Creative writing workshop: Inspiring Africa’s change makers to tell stories

With the Covid-19 pandemic that has led to closure of schools, Elma Shaw viewed this as an opportunity to give extra attention to writing skills.

With a background in communications and education, she used her skills to design a creative writing workshop to give students an outlet for creativity, and, help build skills that will enable future success in school and beyond.


As a writer and publisher, Shaw believes creative writing helps young students use their imagination, practice their literacy skills and gain confidence in their self-expression. 


“Unfortunately, most curriculums do not allocate enough time to it—especially beyond the primary grades,” she says.


But with this platform, she wants her students to understand and experience this power of imagination. She also hopes to inspire Africa’s change makers to become authors because she believes they have inspiring stories and valuable knowledge to share.

What sparked the need for this initiative was her experience as a teacher and vice principal for English language arts at Green Hills, where she used to teach creative writing as an extracurricular activity. She says she recalls her students loving it. 

“Writing from the imagination is fun for those who choose to do so, and students learn valuable academic and life skills along the way.”

The workshop to begin mid-June is set to run for eight weeks and will be offered to children joining upper primary (Grades 4-5) and students joining middle school (Grades 6-8).  Each group will meet once a week.

“Lessons will be held by video conference once a week, beginning in mid-June. Although we’ll be on screen, class size is limited so that we can build meaningful connections and be able to share our work with each other. We’ll be using prompts, lessons, topical issues, published texts, and even other forms of art, like music and dance as inspiration,” Shaw explains.

Public lauds the initiative 

As a parent, Ngozi Odawayi Ogbonnaya commends the initiative, saying that creative writing gives students the opportunity to express themselves effectively, thereby improving their communication abilities.

“As a parent, I will allow my children to participate in the creative writing class because research shows that reading helps develop your writing skills but writing helps develop your cognitive growth,” she says.

Ogbonnaya, the founder of Bookie Book Bop Club, a platform that aims to facilitate the growth of a reading culture in African societies, points out that imagination is the power of creativity, and that creative writing encourages students to express their thoughts either original or from books they have read. 

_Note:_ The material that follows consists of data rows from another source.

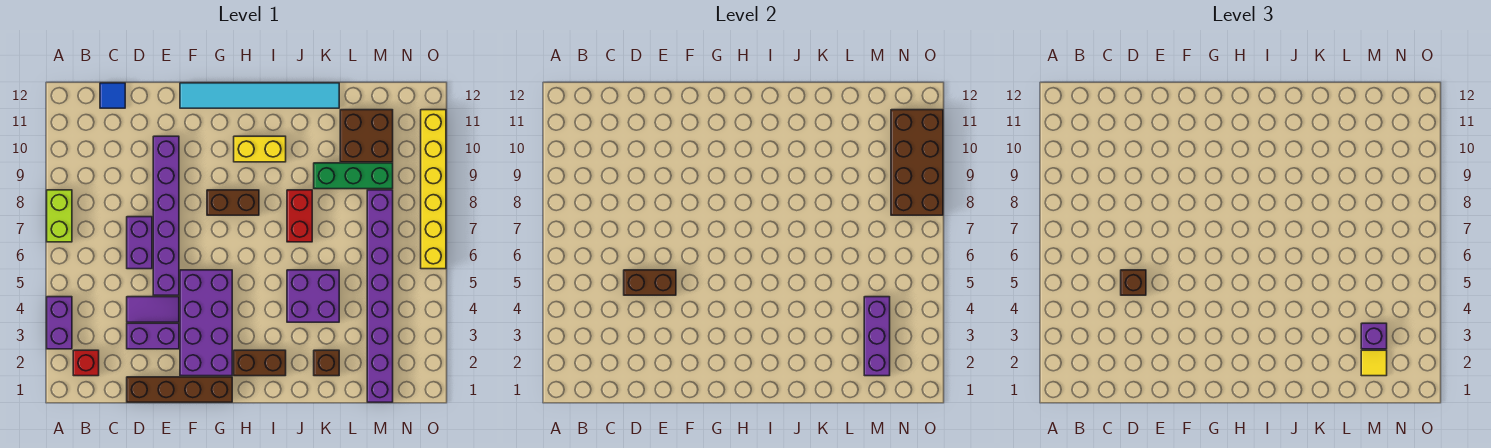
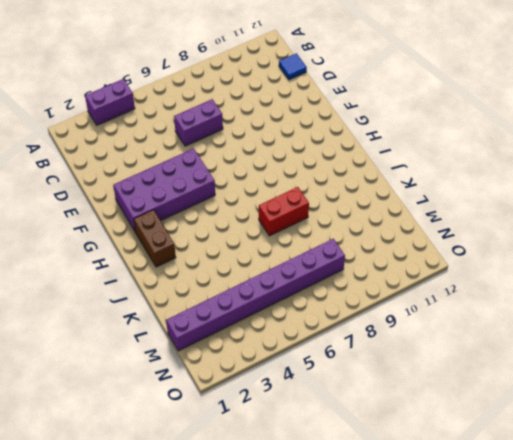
none -> lime 1x2 brick [47,190,72,242]
none -> red 1x1 brick [73,350,99,376]
none -> brown 1x4 brick [127,377,232,402]

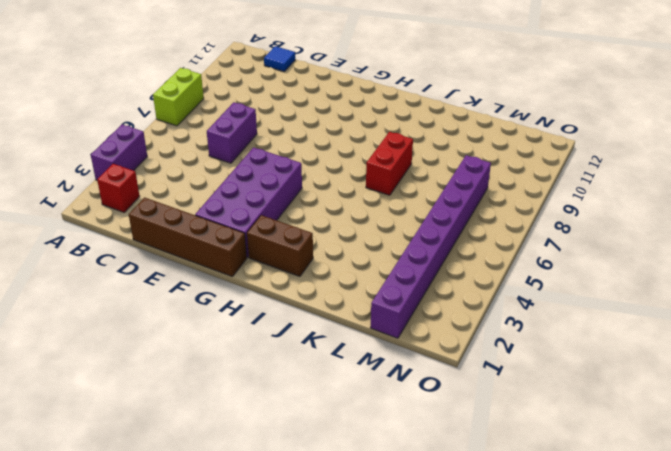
none -> purple 1x2 brick [127,323,179,349]
none -> purple 1x2 tile [127,297,179,322]
none -> purple 1x6 brick [153,136,179,295]

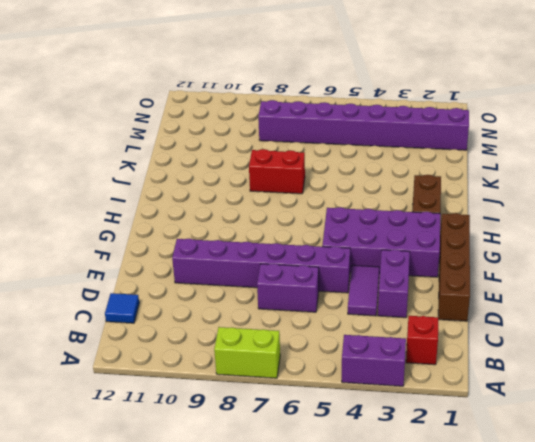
none -> cyan 1x6 tile [180,83,339,108]
none -> brown 1x2 brick [207,190,259,215]
none -> yellow 1x2 brick [234,136,286,162]

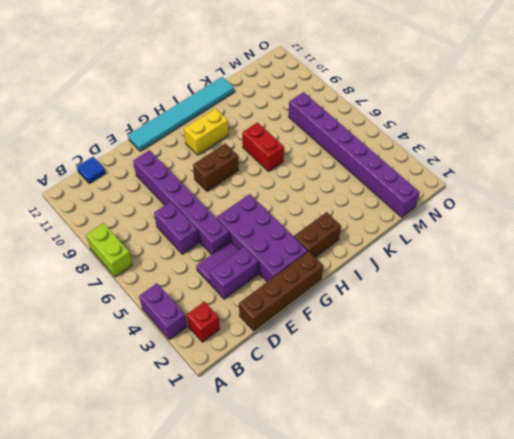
none -> purple 2x2 brick [287,270,339,322]
none -> brown 1x1 brick [314,350,339,376]
none -> green 1x3 brick [314,163,393,189]

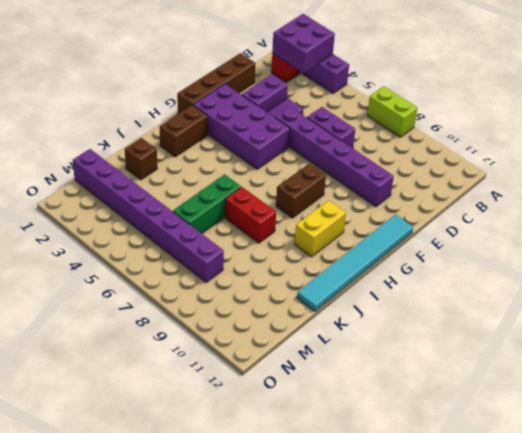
purple 2x2 brick [272,14,335,73] -> purple 2x2 brick moved to [287,270,339,322]
green 1x3 brick [173,174,241,233] -> green 1x3 brick moved to [314,163,393,189]
none -> blue 1x1 tile [100,83,125,108]
none -> brown 2x2 brick [340,110,393,162]
none -> yellow 1x6 brick [421,110,446,269]

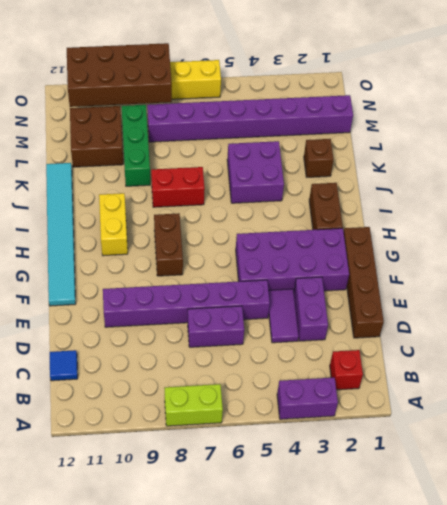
none -> brown 1x2 brick [624,270,676,295]
none -> purple 1x3 brick [864,297,890,376]
none -> brown 1x1 brick [1121,270,1146,295]

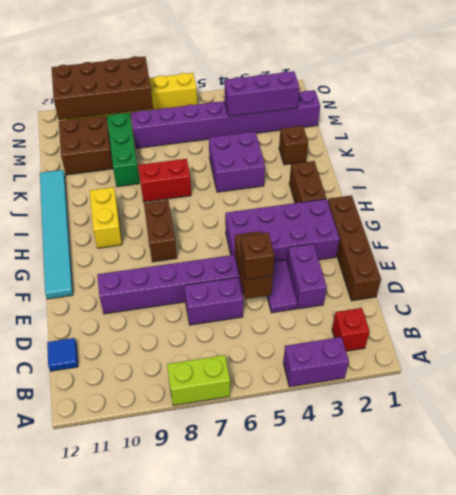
none -> yellow 1x1 tile [1361,350,1387,376]
none -> purple 1x1 brick [1361,323,1387,349]

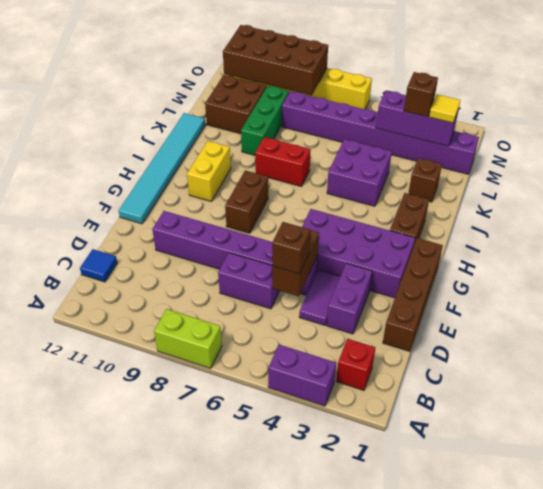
brown 1x1 brick [404,72,438,117] -> purple 1x1 brick [1361,323,1387,349]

“Creativity helps kids to think of so many other ways of solving a problem. It allows students to think out of the box. That is why in Bookie Book Bop club, students read as well as do story writing, and with this, students have the option to illustrate with drawings or write their thought in words.”

Bertin Ganza Kanamugire, the founder of Afflatus Africa, an organisation with a mission of unveiling African youths’ potential through inclusive and dynamic co-learning environments, says such a platform is relevant when it comes to boosting students’ confidence. 

He notes that through writing, students are also instigated with a reading culture. 

“When you write you are pressed to read because you need to be informed, this also helps to improve vocabulary and communication skills. With this, students are given a platform to express themselves, their thoughts and emotions in different ways, it could be writing poems or short stories,” Kanamugire says. 

Writing as a lucrative career

Kanamugire adds that training children to write boosts their innovation and at some point, writing as a career can be their source of income.

Good, effective writing is at the heart of every successful enterprise, every excellent television show or film, and every winning argument. There will always be high demand for writers who can entertain, inspire, or persuade audiences and clients with words, Shaw says.

As a creator and facilitator of this creative writing workshop, Shaw hopes to make it a success and ensure that it achieves its main objective.

“The success of this initiative depends on my ability to make it accessible, engaging and worthwhile. I have been a writer all my life, and I know what it takes to encourage young learners and bring out the best in them,” she says.

At the end of this initiative, she plans to publish some of the students’ work in digital and print formats. 

Her long-term vision is to continue offering more writing programmes and other kinds of language arts assistance to students in person and online. 

“With the reach of the internet, we would love to partner with others to extend these opportunities to young people in other African countries.”